(Beginning of DATA FOR THIS EXERCISE)

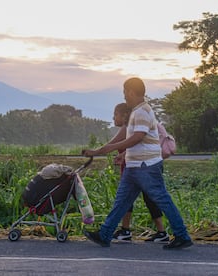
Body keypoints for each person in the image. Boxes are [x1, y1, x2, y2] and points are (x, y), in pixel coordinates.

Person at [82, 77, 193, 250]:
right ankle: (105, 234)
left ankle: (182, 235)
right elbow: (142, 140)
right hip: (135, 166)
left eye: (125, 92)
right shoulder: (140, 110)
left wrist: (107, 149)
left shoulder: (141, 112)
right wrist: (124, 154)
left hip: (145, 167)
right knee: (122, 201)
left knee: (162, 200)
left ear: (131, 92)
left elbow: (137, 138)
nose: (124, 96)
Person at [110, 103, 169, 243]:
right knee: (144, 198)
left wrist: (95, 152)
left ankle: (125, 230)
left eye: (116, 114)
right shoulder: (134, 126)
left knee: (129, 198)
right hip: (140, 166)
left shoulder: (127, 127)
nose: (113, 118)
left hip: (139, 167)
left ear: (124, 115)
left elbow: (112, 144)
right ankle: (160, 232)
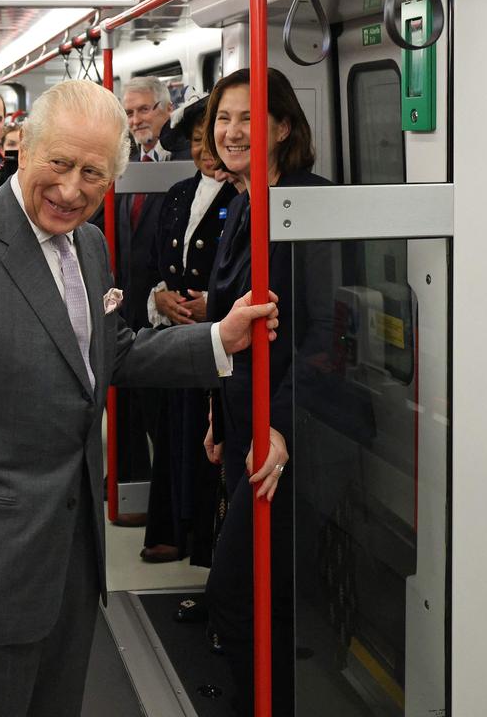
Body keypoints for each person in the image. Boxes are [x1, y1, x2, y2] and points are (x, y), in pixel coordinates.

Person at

(End of DATA FOR THIS EXERCISE)
(Beginning of DATA FOR THIS EXERCISE)

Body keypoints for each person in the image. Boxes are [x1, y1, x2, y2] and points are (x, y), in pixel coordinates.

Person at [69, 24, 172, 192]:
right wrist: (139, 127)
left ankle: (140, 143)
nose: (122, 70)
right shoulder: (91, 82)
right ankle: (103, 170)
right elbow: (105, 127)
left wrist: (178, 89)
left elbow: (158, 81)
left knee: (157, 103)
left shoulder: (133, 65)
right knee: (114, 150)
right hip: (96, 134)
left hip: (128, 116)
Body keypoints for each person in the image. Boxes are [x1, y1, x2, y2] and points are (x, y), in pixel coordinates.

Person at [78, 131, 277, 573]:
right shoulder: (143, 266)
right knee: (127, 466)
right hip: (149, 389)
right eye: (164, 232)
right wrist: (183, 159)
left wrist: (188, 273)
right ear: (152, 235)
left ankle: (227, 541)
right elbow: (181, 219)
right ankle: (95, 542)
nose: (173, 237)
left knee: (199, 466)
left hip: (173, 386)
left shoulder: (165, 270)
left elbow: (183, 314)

(End of DATA FOR THIS EXERCISE)

YOUR TASK
Look back at the entries above. Retype the line with "right wrist: (124, 154)", the line with "left shoulder: (127, 127)", and all lines in between.

TASK ANSWER
right wrist: (124, 154)
left hip: (145, 167)
right knee: (122, 201)
left knee: (162, 200)
left ear: (131, 92)
left elbow: (137, 138)
nose: (124, 96)
Person at [110, 103, 169, 243]:
right knee: (144, 198)
left wrist: (95, 152)
left ankle: (125, 230)
left eye: (116, 114)
right shoulder: (134, 126)
left knee: (129, 198)
right hip: (140, 166)
left shoulder: (127, 127)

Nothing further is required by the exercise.